Attorneys Fee Award Imposed Against TSA
The EEOC’s Office of Federal Operations (OFO) recently upheld an administrative judge’s decision awarding a complainant $227,311.87 in attorney’s fees and costs. Myra Swanson, Complainant v. Janet Napolitano, Secretary, Department of Homeland Security (Transportation Security Administration), Agency, EEOC Appeal No. 07201o0026 (March 8, 2011).
Swanson brought a discrimination case alleging that TSA subjected her to harassment based on sex, disability and in reprisal for prior protected EEO activity. The parties settled on the eve of the hearing in August 2009, but “agreed that the AJ would issue a decision on the amount of attorney’s fees and costs owed to the complainant as the prevailing party.”
The complainant’s attorneys had originally submitted a request for $305,197.08 in attorneys fees and costs, but after a review of the billing records and other supporting materials, and after a review of affidavits regarding the prevailing market rates for lawyers in their locale, the AJ approved the reduced total of $227,311.87.
The agency had demanded a 50 percent across-the-board reduction of the award, but the AJ rejected that approach. Rather, she made a “particularized and careful analysis of the reasonableness of the litigation costs expended to represent the complainant” and rejected the agency’s suggested approach “due to its inherent unfairness to complainant’s counsel who represented the complainant with exceptional diligence and tenacity against the agency’s overwhelming power, force, resources, obstructionism and failure to cooperate.”
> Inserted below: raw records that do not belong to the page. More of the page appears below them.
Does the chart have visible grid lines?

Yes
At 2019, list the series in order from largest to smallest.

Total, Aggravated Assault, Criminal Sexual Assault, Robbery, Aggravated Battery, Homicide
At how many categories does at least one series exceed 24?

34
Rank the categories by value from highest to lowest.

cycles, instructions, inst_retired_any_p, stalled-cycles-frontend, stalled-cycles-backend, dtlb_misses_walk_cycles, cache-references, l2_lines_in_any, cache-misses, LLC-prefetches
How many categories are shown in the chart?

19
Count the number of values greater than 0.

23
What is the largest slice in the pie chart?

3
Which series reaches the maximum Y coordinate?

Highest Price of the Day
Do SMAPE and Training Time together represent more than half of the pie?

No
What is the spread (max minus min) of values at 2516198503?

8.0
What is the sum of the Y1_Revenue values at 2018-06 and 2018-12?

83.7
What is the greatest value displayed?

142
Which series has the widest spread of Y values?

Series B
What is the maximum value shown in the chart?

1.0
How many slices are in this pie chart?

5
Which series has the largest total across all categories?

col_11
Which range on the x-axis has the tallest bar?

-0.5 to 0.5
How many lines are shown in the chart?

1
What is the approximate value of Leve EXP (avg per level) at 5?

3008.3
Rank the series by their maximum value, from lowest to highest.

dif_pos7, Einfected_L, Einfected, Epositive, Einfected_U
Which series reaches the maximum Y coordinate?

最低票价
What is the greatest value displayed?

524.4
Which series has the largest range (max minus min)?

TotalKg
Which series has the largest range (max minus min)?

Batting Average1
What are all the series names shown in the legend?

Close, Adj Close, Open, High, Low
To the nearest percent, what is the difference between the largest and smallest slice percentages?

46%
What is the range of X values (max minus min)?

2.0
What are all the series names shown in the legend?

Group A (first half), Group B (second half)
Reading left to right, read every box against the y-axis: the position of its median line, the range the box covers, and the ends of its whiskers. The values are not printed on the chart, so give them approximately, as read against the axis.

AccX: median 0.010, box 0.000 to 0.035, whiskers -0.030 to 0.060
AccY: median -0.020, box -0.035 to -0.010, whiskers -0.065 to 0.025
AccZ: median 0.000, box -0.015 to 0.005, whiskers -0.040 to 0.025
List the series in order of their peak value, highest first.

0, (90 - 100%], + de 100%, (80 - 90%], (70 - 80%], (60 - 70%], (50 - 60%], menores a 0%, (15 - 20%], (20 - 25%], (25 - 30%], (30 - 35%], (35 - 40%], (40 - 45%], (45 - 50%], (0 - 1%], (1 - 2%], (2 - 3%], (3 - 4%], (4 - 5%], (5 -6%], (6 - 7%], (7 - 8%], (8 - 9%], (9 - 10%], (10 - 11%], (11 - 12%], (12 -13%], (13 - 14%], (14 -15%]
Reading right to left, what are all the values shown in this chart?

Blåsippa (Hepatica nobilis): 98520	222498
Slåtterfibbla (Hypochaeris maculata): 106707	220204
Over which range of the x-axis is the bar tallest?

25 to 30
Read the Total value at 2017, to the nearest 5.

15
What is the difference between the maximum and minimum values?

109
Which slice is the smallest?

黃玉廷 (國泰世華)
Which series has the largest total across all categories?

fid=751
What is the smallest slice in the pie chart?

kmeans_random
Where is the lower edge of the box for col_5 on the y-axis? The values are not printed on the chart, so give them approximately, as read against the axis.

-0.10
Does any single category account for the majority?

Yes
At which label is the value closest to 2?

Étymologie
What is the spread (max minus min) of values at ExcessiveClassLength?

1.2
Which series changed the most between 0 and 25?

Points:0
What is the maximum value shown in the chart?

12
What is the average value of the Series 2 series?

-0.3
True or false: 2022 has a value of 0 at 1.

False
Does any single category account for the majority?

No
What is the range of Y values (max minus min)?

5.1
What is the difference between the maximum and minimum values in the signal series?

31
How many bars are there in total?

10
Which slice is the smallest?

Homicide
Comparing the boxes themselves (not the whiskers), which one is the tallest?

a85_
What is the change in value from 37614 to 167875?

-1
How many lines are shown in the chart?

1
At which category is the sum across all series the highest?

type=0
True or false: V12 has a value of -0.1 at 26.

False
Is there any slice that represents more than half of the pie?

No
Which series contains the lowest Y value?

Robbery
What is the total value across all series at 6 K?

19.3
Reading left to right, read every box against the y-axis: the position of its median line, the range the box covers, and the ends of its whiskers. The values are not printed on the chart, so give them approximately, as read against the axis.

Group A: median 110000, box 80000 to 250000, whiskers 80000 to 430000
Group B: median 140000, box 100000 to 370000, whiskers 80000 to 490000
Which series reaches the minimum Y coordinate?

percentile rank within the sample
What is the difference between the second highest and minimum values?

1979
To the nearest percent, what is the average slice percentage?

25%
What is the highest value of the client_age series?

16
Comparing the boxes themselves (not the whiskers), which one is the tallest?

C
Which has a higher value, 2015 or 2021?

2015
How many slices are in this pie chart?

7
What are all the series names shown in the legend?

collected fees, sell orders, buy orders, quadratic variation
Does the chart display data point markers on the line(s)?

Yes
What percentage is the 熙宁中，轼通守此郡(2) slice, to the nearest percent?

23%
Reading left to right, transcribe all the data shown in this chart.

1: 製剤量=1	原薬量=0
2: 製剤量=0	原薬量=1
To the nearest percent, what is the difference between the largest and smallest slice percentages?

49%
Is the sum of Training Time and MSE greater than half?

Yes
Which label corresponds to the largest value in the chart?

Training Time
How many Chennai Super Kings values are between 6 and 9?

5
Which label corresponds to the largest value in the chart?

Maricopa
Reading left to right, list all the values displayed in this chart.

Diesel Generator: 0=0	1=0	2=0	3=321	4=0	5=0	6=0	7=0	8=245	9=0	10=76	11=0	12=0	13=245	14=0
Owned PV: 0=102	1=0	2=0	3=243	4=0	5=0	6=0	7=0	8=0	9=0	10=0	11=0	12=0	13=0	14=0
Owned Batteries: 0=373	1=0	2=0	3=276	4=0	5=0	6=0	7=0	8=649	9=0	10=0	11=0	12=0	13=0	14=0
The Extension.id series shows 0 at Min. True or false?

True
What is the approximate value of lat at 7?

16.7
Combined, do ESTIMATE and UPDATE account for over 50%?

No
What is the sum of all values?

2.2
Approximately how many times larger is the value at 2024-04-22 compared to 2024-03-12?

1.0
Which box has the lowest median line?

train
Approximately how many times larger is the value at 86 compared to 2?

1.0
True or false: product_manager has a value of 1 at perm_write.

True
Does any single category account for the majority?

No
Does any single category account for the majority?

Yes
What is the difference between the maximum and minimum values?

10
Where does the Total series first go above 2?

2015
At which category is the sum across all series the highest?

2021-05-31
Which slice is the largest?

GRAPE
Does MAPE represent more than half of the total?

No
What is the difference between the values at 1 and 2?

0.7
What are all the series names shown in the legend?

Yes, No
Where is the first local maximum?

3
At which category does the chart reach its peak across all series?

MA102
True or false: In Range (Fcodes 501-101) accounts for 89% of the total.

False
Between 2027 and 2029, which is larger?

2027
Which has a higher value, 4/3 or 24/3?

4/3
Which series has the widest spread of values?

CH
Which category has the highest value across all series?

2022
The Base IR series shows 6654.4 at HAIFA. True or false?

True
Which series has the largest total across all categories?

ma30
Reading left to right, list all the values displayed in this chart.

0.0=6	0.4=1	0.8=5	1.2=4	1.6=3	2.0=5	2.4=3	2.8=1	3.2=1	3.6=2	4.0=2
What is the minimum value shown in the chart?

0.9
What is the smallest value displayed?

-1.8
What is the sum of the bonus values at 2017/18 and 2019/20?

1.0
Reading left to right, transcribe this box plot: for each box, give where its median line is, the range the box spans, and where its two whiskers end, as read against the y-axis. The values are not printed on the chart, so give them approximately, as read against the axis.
The OFO applies a deferential standard in reviewing fee awards and found no cause to disturb the AJ’s ruling here. The OFO paid special heed to the AJ’s findings that the litigation was “extremely complex” and that the level of research and writing required was “extraordinary in all respects.” The AJ noted that the case had required substantial attorney time, briefing and litigation workup, and generated voluminous working documents in her own files. The OFO also observed that the AJ’s line-item reductions of the requested fee award ultimately resulted in the equivalent of a 25 percent across-the-board reduction, and suggested that this reduction “fairly addresses the agency’s expressed concerns” regarding the fee request.
This decision should serve as a warning to agencies that they cannot engage in obstructionist litigation tactics, but then later protest when the complainants seek appropriate attorneys fees incurred when counsel diligently pursue their EEO complaints. TSA is now also liable for additional attorney fees and costs incurred in bringing its OFO appeal.